Work order:
Quote the lines of the listing word for word, beginning at the line that contains "September 2021" and continuing through the last line of the listing.

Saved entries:
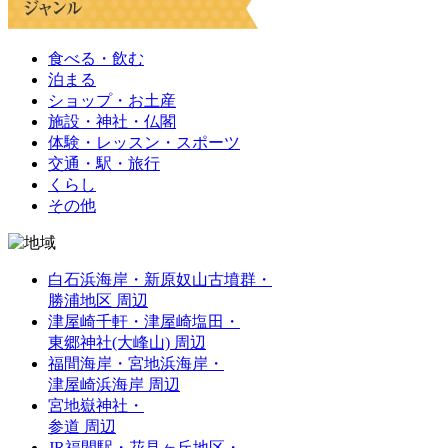
食べる・飲む
泊まる
ショップ・お土産
施設・神社・仏閣
体験・レッスン・スポーツ
交通・駅・旅行
くらし
その他
白石浜海岸・新原奴山古墳群・
勝浦地区 周辺
津屋崎千軒・津屋崎塩田・
東郷神社(大峰山) 周辺
福間海岸・宮地浜海岸・
津屋崎浜海岸 周辺
宮地嶽神社・
参道 周辺
JR福間駅・花見ヶ丘地区・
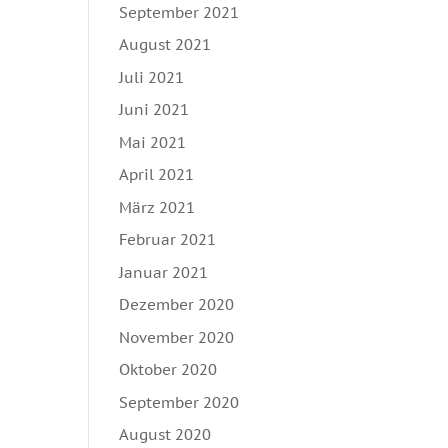
September 2021
August 2021
Juli 2021
Juni 2021
Mai 2021
April 2021
März 2021
Februar 2021
Januar 2021
Dezember 2020
November 2020
Oktober 2020
September 2020
August 2020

Solution to this task:
September 2021
August 2021
Juli 2021
Juni 2021
Mai 2021
April 2021
März 2021
Februar 2021
Januar 2021
Dezember 2020
November 2020
Oktober 2020
September 2020
August 2020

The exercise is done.